Ils regardaient l’océan s’étendre jusqu’à l’horizon, se confondant avec le ciel. La surface de l’élément reflétait les nitescences des astres, ondoyant sur les vagues.

— J’ai été méchant et incorrect, je le reconnais. Je me suis comporté comme un odieux égoïste. Tu ne m’as jamais rien demandé. Tu as toujours su te débrouiller par toi-même. Pourtant, bien que tu sois entourée de personnes parmi les plus fortunées de l’île, jamais tu n’as demandé de l’aide. C’est édifiant quand on y pense ! Tu as touché de près à un milieu qui aurait pu te permettre de vivre de manière luxueuse que ce soit en te servant du statut de Meredith pour entrer dans les bonnes grâces de certains fortunés ou même en te servant de mon affection pour toi pour que je te paie maints et maints cadeaux.

Ambre fronça les sourcils et l’observa avec mépris.

— Parce que tu pensais réellement que j’étais comme ça ? Que tout ce qui m’importait c’était de rester dans vos bonnes grâces uniquement dans le but d’escalader l’échelle sociale tout en me servant de vous comme de vulgaires pantins ? C’est donc ça ce que tu pensais de moi ?

— Calme-toi, je te prie ! Ce n’est absolument pas ce que j’ai voulu dire ! tempéra-t-il en hâte.

— Ah, oui ? Eh bien dans ce cas vas-y, je t’écoute, explique-toi mon grand !

— Ambre ! Ce que je veux dire c’est qu’en dépit de toute cette tentation de pouvoir et de richesse, jamais il ne t’est venu à l’esprit d’aller contre tes principes. Tu as toujours été toi-même et tu as toujours su suivre ta ligne de conduite. Tu es la seule personne que je sais franche et sincère, ton cynisme et tes mots cinglants en sont la preuve. Tu ne t’es jamais laissé faire même envers les puissants ! Tu sais tenir tête à tous ceux qui veulent te rabaisser ou te mettre en mauvaise posture.

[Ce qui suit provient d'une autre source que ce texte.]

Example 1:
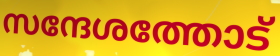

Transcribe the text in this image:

സന്ദേശത്തോട്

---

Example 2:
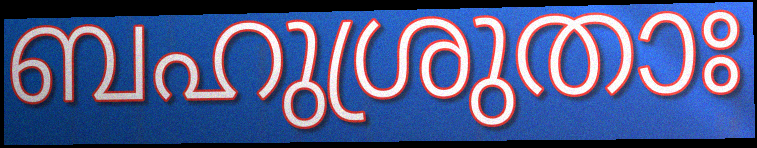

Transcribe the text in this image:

ബഹുശ്രുതാഃ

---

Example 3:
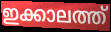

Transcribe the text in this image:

ഇക്കാലത്ത്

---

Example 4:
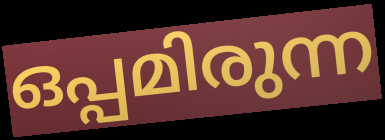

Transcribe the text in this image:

ഒപ്പമിരുന്ന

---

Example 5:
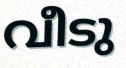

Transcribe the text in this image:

വീടു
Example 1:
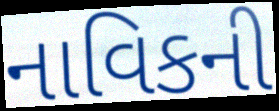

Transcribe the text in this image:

નાવિકની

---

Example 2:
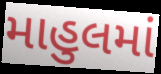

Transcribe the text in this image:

માહુલમાં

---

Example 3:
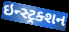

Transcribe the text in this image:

ઇન્સ્ટ્રક્શન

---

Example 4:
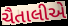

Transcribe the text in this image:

ચૈતાલીએ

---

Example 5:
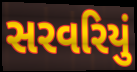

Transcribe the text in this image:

સરવરિયું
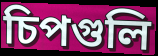
চিপগুলি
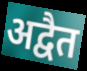
अद्वैत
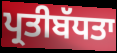
ਪ੍ਰਤੀਬੱਧਤਾ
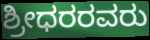
ಶ್ರೀಧರರವರು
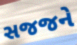
સજજને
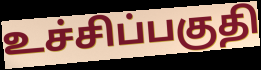
உச்சிப்பகுதி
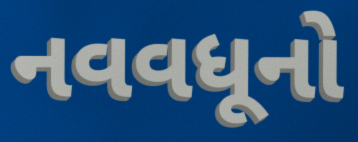
નવવધૂનો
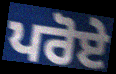
ਪਰੋਏ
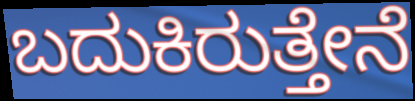
ಬದುಕಿರುತ್ತೇನೆ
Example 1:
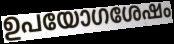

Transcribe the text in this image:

ഉപയോഗശേഷം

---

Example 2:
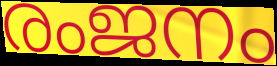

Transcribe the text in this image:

രംജനം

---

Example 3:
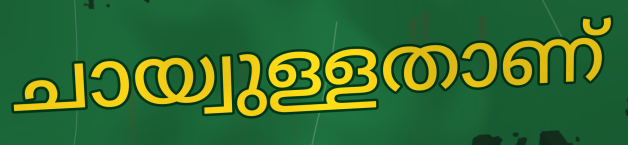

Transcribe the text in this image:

ചായ്വുള്ളതാണ്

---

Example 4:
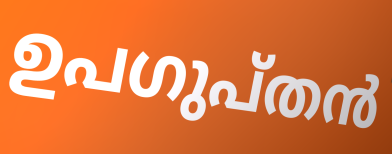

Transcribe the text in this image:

ഉപഗുപ്തൻ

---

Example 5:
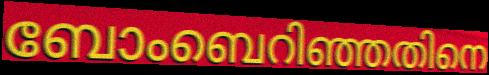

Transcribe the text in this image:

ബോംബെറിഞ്ഞതിനെ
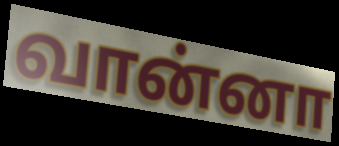
வான்னா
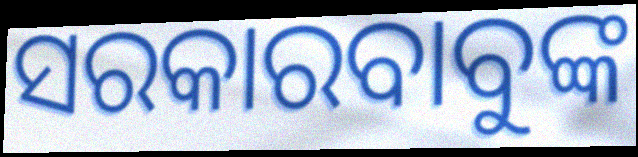
ସରକାରବାବୁଙ୍କ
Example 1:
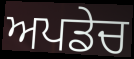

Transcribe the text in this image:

ਅਪਡੇਚ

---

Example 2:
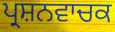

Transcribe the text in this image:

ਪ੍ਰਸ਼ਨਵਾਚਕ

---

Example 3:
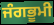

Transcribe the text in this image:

ਜੰਗਭੂਮੀ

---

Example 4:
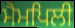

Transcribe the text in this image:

ਮੈਮਪਿਲੀ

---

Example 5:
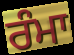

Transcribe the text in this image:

ਰੰਮਾ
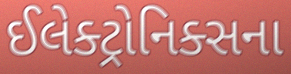
ઈલેક્ટ્રોનિક્સના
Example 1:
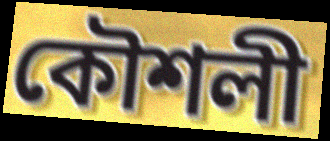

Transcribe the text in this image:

কৌশলী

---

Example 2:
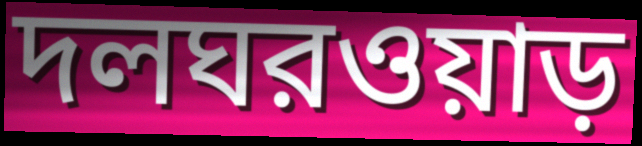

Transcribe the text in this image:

দলঘরওয়াড়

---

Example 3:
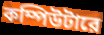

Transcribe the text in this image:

কম্পিউটারে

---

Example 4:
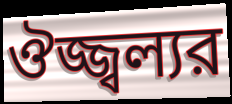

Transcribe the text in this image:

ঔজ্জ্বল্যর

— Et alors, qu’est-ce que ça change ? ricana-t-elle. Tu as vu le résultat ? Tu as vu où tout ça m’a menée ?

— Ambre, dit-il timidement.

— Quoi ?

— Je t’aime !

Elle eut un mouvement de recul. La colère qui se dessinait sur son visage avait laissé place à la stupéfaction. Elle contemplait Anselme avec des yeux ronds, se demandant si elle avait bien entendu ce qu’il venait de lui dire.

— Tu…

— Je t’aime mon Ambre ! réitéra-t-il avec assurance.

— Mais… après tout ce que je t’ai dit hier ! Après mon emportement envers toi… Bon sang, j’ai cru que j’allais me jeter sur toi et te frapper à mort !

— Et pourtant tu ne l’as pas fait ! renchérit-il en la regardant droit dans les yeux. Et tu sais pourquoi ?

Muette, elle fit un non de la tête. Anselme approcha timidement une main et la posa avec douceur sur sa joue.

— Tout simplement parce que ce n’est pas toi ! Tu n’es pas violente ! Même si tes réactions sont parfois brutales, tu n’as jamais souhaité faire le moindre mal aux gens. Toute ta colère, tu ne t’en es jamais servi que pour te protéger. Et je reconnais avoir été agressif envers toi hier. Ça n’aurait été qu’un juste retour des choses que tu t’attaques à moi…

Il eut un rire nerveux.

— Et puis, je commence à être habitué à être brutalisé de toute façon… ajouta-t-il pour détendre l’atmosphère.

Elle le fixa intensément, incapable de bouger tant une myriade d’émotions l’envahissait. Il profita de son hébétement pour sortir de sa poche un petit écrin noir et l’ouvrit.

— Ambre, veux-tu m’épouser ?

Son cœur battait à vive allure. Tressaillante, elle tentait de respirer et maîtriser son émoi. D’une main frêle, elle prit l’écrin et contempla le bijou qui s’y trouvait. C’était une bague en or blanc sans aucun motif ou ornement, simplement un bel anneau ouvragé avec soin.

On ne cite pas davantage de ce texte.